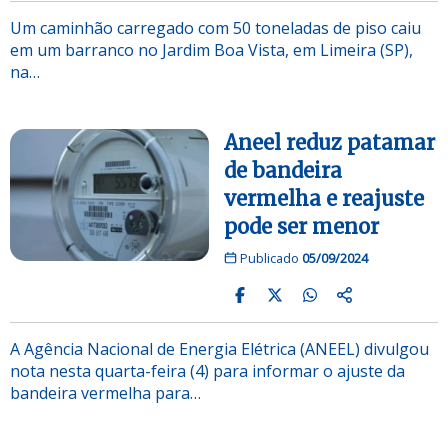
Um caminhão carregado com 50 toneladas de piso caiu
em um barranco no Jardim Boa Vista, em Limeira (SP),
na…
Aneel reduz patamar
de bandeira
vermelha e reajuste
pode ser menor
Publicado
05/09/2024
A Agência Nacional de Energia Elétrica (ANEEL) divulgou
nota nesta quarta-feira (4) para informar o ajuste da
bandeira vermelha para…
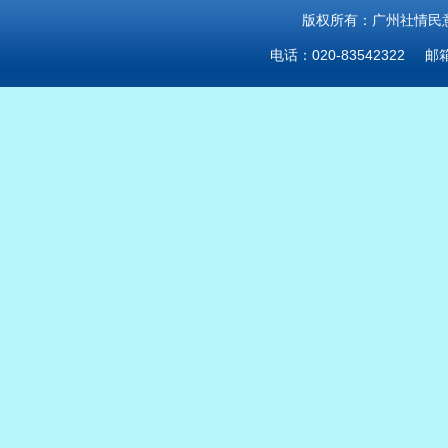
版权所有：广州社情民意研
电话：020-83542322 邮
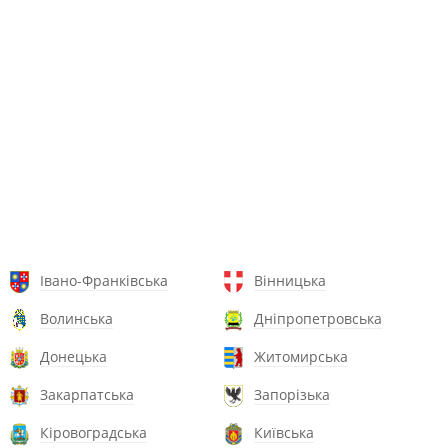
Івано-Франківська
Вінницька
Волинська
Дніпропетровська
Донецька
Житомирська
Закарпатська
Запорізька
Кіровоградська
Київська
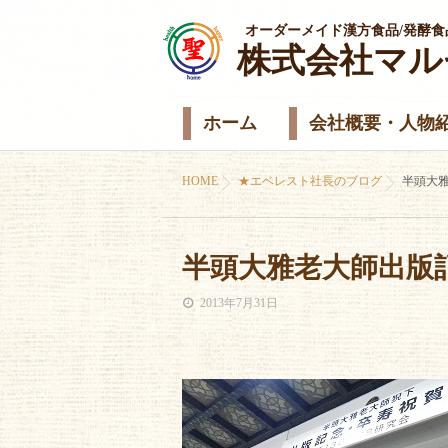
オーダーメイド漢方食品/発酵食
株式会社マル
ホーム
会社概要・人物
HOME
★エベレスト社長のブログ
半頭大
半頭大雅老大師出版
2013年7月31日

* [PROBLEM]: Copy out the text lines of all the entries above, character for character, leaving out the pictures.

* [EXPECTED ANSWER]:
Um caminhão carregado com 50 toneladas de piso caiu
em um barranco no Jardim Boa Vista, em Limeira (SP),
na…
Aneel reduz patamar
de bandeira
vermelha e reajuste
pode ser menor
Publicado
05/09/2024
A Agência Nacional de Energia Elétrica (ANEEL) divulgou
nota nesta quarta-feira (4) para informar o ajuste da
bandeira vermelha para…
版权所有：广州社情民意研
电话：020-83542322 邮
Івано-Франківська
Вінницька
Волинська
Дніпропетровська
Донецька
Житомирська
Закарпатська
Запорізька
Кіровоградська
Київська
オーダーメイド漢方食品/発酵食
株式会社マル
ホーム
会社概要・人物
HOME
★エベレスト社長のブログ
半頭大
半頭大雅老大師出版
2013年7月31日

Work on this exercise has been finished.